“I cannot be a stay-at-home mom. I will go crazy. If I just demolish all of my dreams, I will just die,” says actress Sullivan Hamilton. Hamilton is not in character, but her declaration might as well have come out of the mouth of Avery, a millennial woman she plays in PURE Theatre’s latest, Rapture, Blister, Burn. For the actresses in this ensemble show, art imitates life as they navigate a play about four women discussing the difficulties of managing both a satisfying career and personal life.

There’s Catherine (Sharon Graci), the model working woman; Gwen, who has a husband and kids but never explored her own professional desires; Alice — Catherine’s mother — who adheres to traditional domestic values; and, of course, Avery, a pre-med drop-out babysitter who processes everything with the bluntness of a wet-behind-the-ears college student.

“All of us who are in the age range of the characters have talked about the fact that so much that happens in the play hits home to our own experience,” explains Cristy Landis, the play’s director.

In her role as Avery, the 21-year-old Hamilton says her character is a model for a younger generation of women who are able to objectively process the motivations and consequences of — and benefit from — the feminist movement of the last several decades. “She’s fierce,” says Hamilton. “She’s a woman who is all about herself, but still struggles with guys. ”

Graci can also relate to her character of Catherine. Her character developed a distinguished career but wonders what could have been if she had chosen another path. Graci has done both. She co-founded PURE Theatre while raising five children, and she says she appreciates the play’s treatment of the decisions that women like herself have made.

“This play is about the evolution of women as we do things like fight for equality and try to define ourselves in a modern society,” says Graci. “And really with the acknowledgement of what we give up and what we gain and [how we can] really be empowered to make the decisions about what works best for us.”

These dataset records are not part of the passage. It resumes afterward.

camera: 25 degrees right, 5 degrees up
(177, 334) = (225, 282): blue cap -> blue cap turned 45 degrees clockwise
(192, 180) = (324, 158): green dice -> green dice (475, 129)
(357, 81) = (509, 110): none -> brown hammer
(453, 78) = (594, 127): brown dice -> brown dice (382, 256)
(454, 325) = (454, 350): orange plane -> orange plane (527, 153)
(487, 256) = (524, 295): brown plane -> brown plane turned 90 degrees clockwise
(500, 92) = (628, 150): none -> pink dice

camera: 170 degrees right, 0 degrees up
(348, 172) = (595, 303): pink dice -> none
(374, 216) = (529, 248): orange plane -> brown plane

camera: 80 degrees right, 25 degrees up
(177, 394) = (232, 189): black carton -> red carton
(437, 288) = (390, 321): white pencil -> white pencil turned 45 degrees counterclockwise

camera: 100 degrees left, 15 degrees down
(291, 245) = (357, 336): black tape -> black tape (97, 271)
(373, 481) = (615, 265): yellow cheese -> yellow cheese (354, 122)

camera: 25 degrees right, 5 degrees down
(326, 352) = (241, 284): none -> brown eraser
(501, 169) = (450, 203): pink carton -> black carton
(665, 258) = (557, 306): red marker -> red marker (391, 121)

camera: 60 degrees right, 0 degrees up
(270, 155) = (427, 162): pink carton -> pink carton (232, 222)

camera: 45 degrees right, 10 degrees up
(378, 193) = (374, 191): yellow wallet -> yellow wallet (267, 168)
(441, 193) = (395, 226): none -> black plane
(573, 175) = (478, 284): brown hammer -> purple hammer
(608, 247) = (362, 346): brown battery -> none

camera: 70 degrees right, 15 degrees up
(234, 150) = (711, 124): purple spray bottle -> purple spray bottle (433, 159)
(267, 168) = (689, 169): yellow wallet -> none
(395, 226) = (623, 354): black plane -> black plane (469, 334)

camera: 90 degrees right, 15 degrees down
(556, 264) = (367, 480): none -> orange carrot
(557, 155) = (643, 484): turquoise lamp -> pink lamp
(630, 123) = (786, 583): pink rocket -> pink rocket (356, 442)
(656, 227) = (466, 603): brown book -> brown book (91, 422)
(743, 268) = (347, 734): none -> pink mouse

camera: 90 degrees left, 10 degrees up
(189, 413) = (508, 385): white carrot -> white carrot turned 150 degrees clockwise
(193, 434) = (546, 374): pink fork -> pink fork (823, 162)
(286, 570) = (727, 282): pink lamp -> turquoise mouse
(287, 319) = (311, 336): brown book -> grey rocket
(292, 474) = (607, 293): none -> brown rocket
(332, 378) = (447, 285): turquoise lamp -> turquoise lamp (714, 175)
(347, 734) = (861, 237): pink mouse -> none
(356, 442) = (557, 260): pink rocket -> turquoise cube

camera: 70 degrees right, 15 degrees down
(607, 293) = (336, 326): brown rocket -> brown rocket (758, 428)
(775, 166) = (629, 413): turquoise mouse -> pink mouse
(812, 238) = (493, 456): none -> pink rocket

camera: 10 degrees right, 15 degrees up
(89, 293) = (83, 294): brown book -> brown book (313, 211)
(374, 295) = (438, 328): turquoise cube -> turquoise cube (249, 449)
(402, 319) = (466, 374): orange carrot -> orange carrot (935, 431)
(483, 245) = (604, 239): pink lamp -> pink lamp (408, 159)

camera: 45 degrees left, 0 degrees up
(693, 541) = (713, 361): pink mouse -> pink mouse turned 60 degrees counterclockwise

On the other end of the spectrum, Catherine’s mother Alice (Cynthia Barnett) is an advocate for more traditional domestic values. But Barnett cautions audiences to not view her character too narrowly. “She’s very traditional, but the surprising thing about her is that you never know where she really stands,” says Barnett. “She’s not so one-sided.”

And that’s what Landis believes is so refreshing about playwright Gina Gionfriddo’s work — you get multiple sides of the story. “This tri-generational perspective is really interesting to see, yet it’s not a rigid pigeonhole of specific attitudes,” echoes Landis. “It’s more complicated than that. We as humans are complicated beings.”

Theater fans may recognize Gionfriddo’s smart and witty dialogue — she’s written for Law & Order — and this play confidently features her signature style combined with practical discussions about feminist and antifeminist ideals. Characters name drop Betty Friedan and Phyllis Schafly over afternoon martinis.

“All the references in here are solid, academic references that any woman in the know, any woman in gender studies would know,” Landis says. “We talk about these scholars, and then you see that play out in the lives and the choices of the characters that we meet on stage.”

As a play that lives and dies based on the audience’s connection to each character and the relationships between them, Rapture is a work that requires a cast that can forge a close connection. Luckily Landis says the casts’ familiarity with one another made developing character relationships a breeze. “We have the ability to trust each other so completely that we have the ability to dive in deep. It becomes a true and authentic performance,” says Landis.

To say that it’s a feminist play, though, is to sell it short of its universal message. “I do think that the ideas of the play explore getting to a certain point in your life where you’ve made choices, and where you can feel sometimes stuck at a midpoint in your life and wonder is the grass truly greener somewhere else?” says Landis. It is a play that will surely make audiences reflect on their own choices, lives, and pursuits of happiness.